Android and compatibility with deprecated armv7 instructions

Catalin Marinas catalin.marinas at arm.com
Sat Jul 5 14:19:20 PDT 2014


On 5 Jul 2014, at 19:43, Arnd Bergmann <arnd at arndb.de> wrote:
> On Saturday 05 July 2014 18:06:29 Catalin Marinas wrote:
>> On 5 Jul 2014, at 17:43, Mark Brown <broonie at kernel.org> wrote:
>>> On Sat, Jul 05, 2014 at 12:14:07PM +0100, Catalin Marinas wrote:
>>> 
>>>> The timeline I propose would be:
>>>> 
>>>> 1. Architecture feature deprecation (still present, no way to disable)
>>>>  - In Linux we need to find ways and push for alternatives to be
>>>>    adopted by user space (like we did with kuser helpers)
>>> 
>>> Is it worth adding a non-default option to either disable and emulate or
>>> just completely disable during this phase rather than at step 2 (perhaps
>>> with a sysctl)?  That would help people who want to test that what they
>>> are doing is going to work going forwards.  The work is going to have to
>>> happen anyway.
>> 
>> The problem is that when the feature is deprecated, we may not always
>> get the option to disable it (it’s more of an advance warning to think
>> about it, that’s why I added emulation at step 2).
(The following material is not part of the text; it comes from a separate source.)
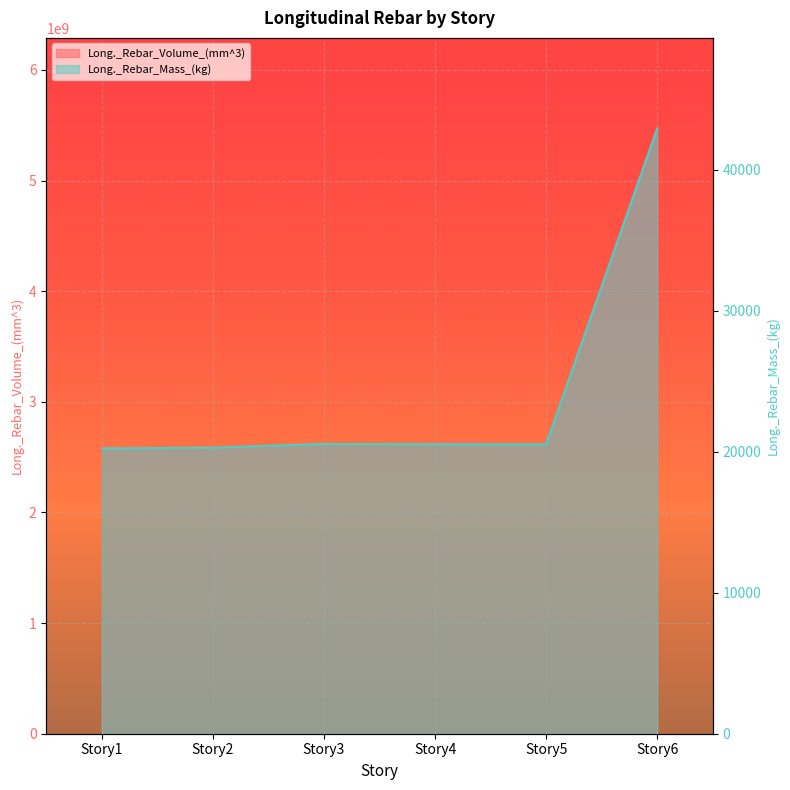

Which series has the largest total across all categories?

Long._Rebar_Volume_(mm^3)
For example SWP has
>> been deprecated in ARMv6 but no way to disable it until ARMv7 MP. If we
>> get the option (and we should probably recommend this to the
>> architects), I agree, you can start the emulation work at step 1 but
>> defaulting to native deprecated feature rather than emulation.
> 
> I think if a there is no way to turn off a feature, we can't really
> treat it as "deprecated", since we are lacking the most important tool
> to help users migrate away from it. Do you know why the architecture
> folks believe it makes sense to have distinct steps 1 and 2?
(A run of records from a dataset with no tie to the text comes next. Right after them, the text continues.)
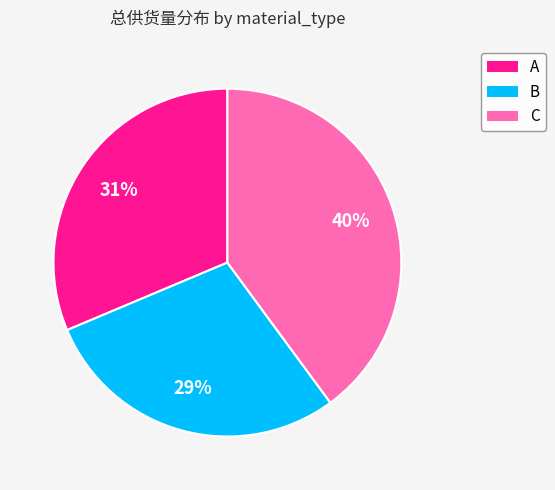

Which slice is the smallest?

B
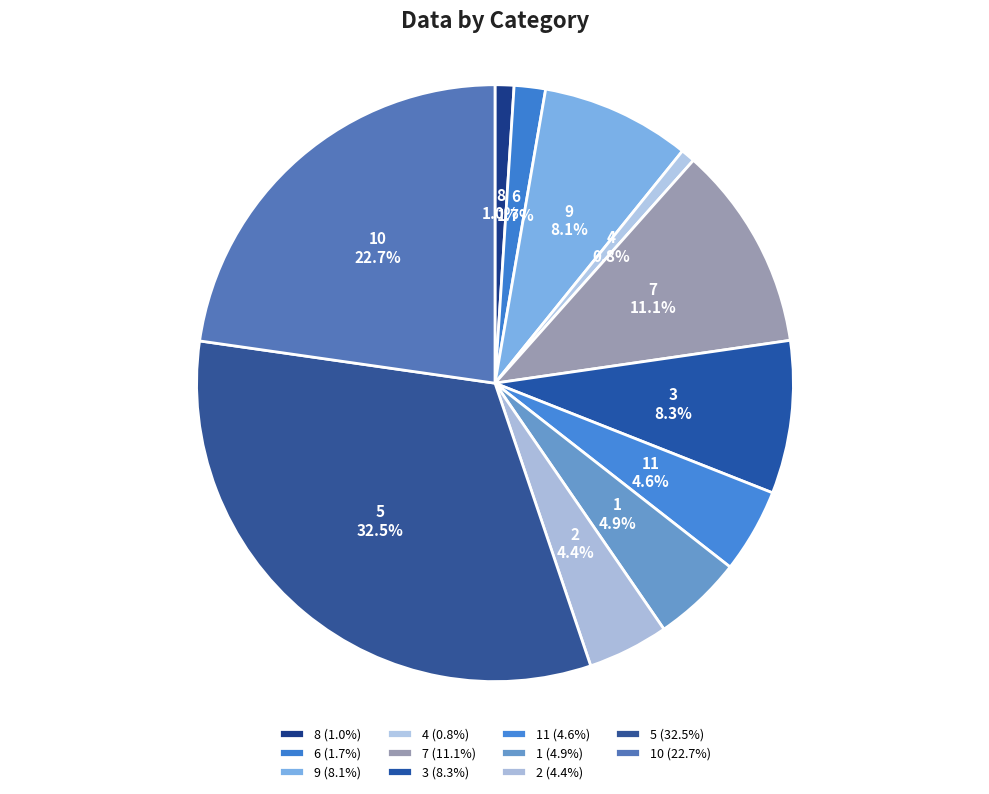

How many segments does this pie chart have?

11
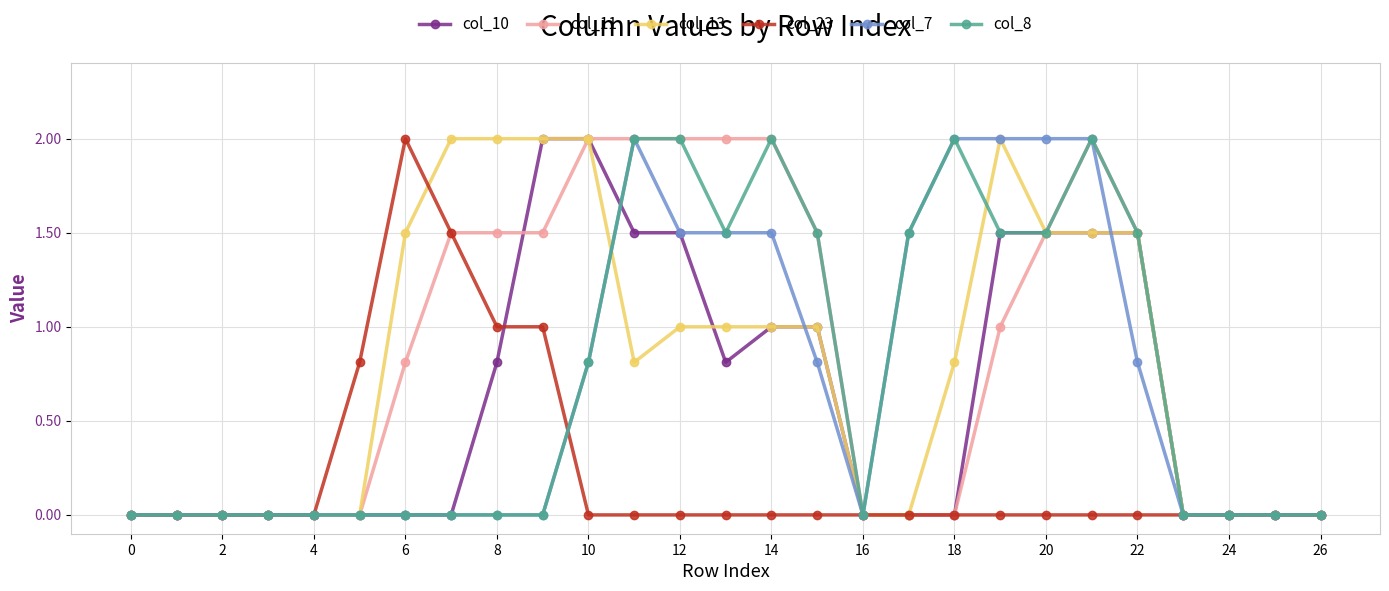

Count the number of data series in this chart.

6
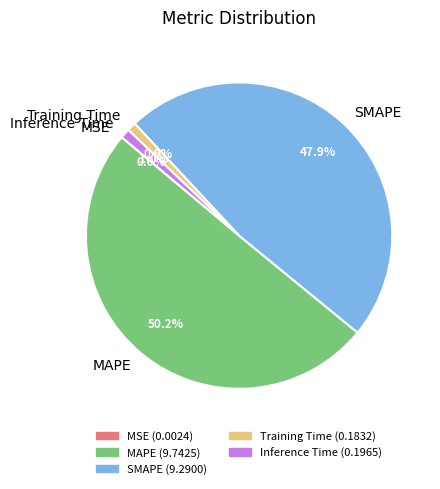

Which slice is the largest?

MAPE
During this phase you usually only get compiler warnings which are
clearly not enough for already built apps.

But it looks like this is changing with ARMv8. SETEND is deprecated and
disable bit available. IT instruction also deprecated with a disable bit
(basically only allowing for one subsequent conditional instruction,
though I don’t think we can easily get rid of this one in user space).
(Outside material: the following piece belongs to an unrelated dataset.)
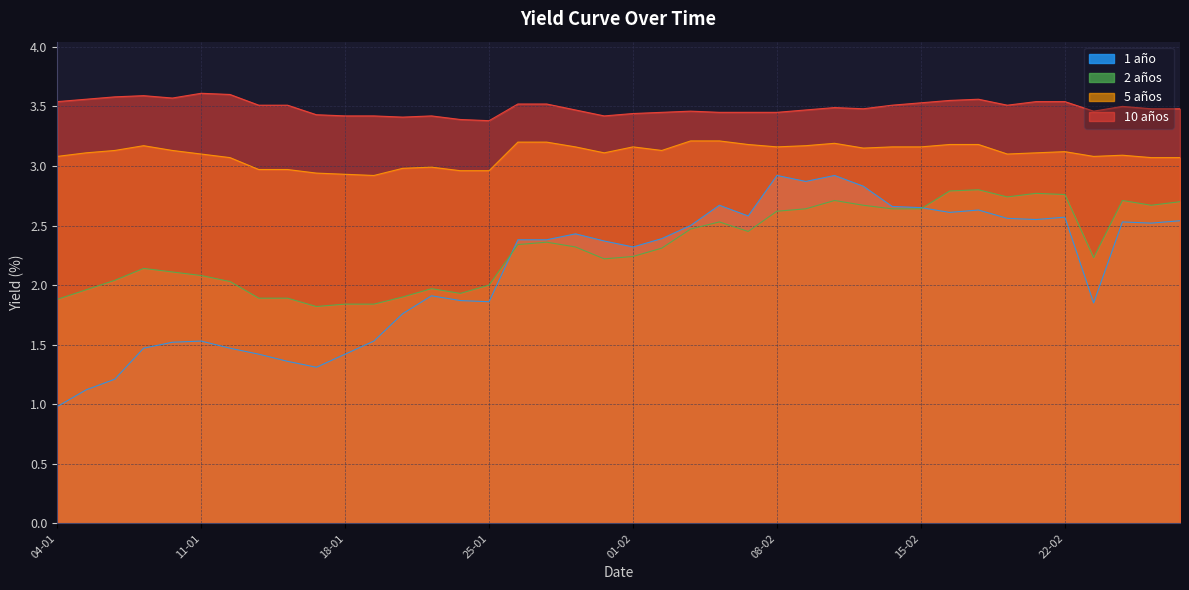

Reading left to right, what are all the values shown in this chart?

1 año: 04-01=1.0	05-01=1.1	06-01=1.2	07-01=1.5	08-01=1.5	11-01=1.5	12-01=1.5	13-01=1.4	14-01=1.4	15-01=1.3	18-01=1.4	19-01=1.5	20-01=1.8	21-01=1.9	22-01=1.9	25-01=1.9	26-01=2.4	27-01=2.4	28-01=2.4	29-01=2.4	01-02=2.3	02-02=2.4	03-02=2.5	04-02=2.7	05-02=2.6	08-02=2.9	09-02=2.9	10-02=2.9	11-02=2.8	12-02=2.7	15-02=2.6	16-02=2.6	17-02=2.6	18-02=2.6	19-02=2.5	22-02=2.6	23-02=1.9	24-02=2.5	25-02=2.5	26-02=2.5
2 años: 04-01=1.9	05-01=2.0	06-01=2.0	07-01=2.1	08-01=2.1	11-01=2.1	12-01=2.0	13-01=1.9	14-01=1.9	15-01=1.8	18-01=1.8	19-01=1.8	20-01=1.9	21-01=2.0	22-01=1.9	25-01=2.0	26-01=2.3	27-01=2.4	28-01=2.3	29-01=2.2	01-02=2.2	02-02=2.3	03-02=2.5	04-02=2.5	05-02=2.5	08-02=2.6	09-02=2.6	10-02=2.7	11-02=2.7	12-02=2.6	15-02=2.6	16-02=2.8	17-02=2.8	18-02=2.7	19-02=2.8	22-02=2.8	23-02=2.2	24-02=2.7	25-02=2.7	26-02=2.7
5 años: 04-01=3.1	05-01=3.1	06-01=3.1	07-01=3.2	08-01=3.1	11-01=3.1	12-01=3.1	13-01=3.0	14-01=3.0	15-01=2.9	18-01=2.9	19-01=2.9	20-01=3.0	21-01=3.0	22-01=3.0	25-01=3.0	26-01=3.2	27-01=3.2	28-01=3.2	29-01=3.1	01-02=3.2	02-02=3.1	03-02=3.2	04-02=3.2	05-02=3.2	08-02=3.2	09-02=3.2	10-02=3.2	11-02=3.1	12-02=3.2	15-02=3.2	16-02=3.2	17-02=3.2	18-02=3.1	19-02=3.1	22-02=3.1	23-02=3.1	24-02=3.1	25-02=3.1	26-02=3.1
10 años: 04-01=3.5	05-01=3.6	06-01=3.6	07-01=3.6	08-01=3.6	11-01=3.6	12-01=3.6	13-01=3.5	14-01=3.5	15-01=3.4	18-01=3.4	19-01=3.4	20-01=3.4	21-01=3.4	22-01=3.4	25-01=3.4	26-01=3.5	27-01=3.5	28-01=3.5	29-01=3.4	01-02=3.4	02-02=3.5	03-02=3.5	04-02=3.5	05-02=3.5	08-02=3.5	09-02=3.5	10-02=3.5	11-02=3.5	12-02=3.5	15-02=3.5	16-02=3.5	17-02=3.6	18-02=3.5	19-02=3.5	22-02=3.5	23-02=3.5	24-02=3.5	25-02=3.5	26-02=3.5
> Another problem that I see with the way that features are phased out
> on ARM is how the hypervisor architecture makes it really hard to
> run a guest in an older architecture version. For instance on s390,
> you can basically emulate any prior machine from the past 50 years
> by selectively trapping some of the instructions from the guest
> into the hypervisor, at least for any instruction that has had
> a different behavior in the past.

That’s indeed not possible (basically a SWP at EL1 would trap as undef
at EL1 rather than EL2). But is there much value in this? Do we have a
large base of pre-built OS kernels? We are trying hard to get to single
Image, let alone using old builds of a kernel.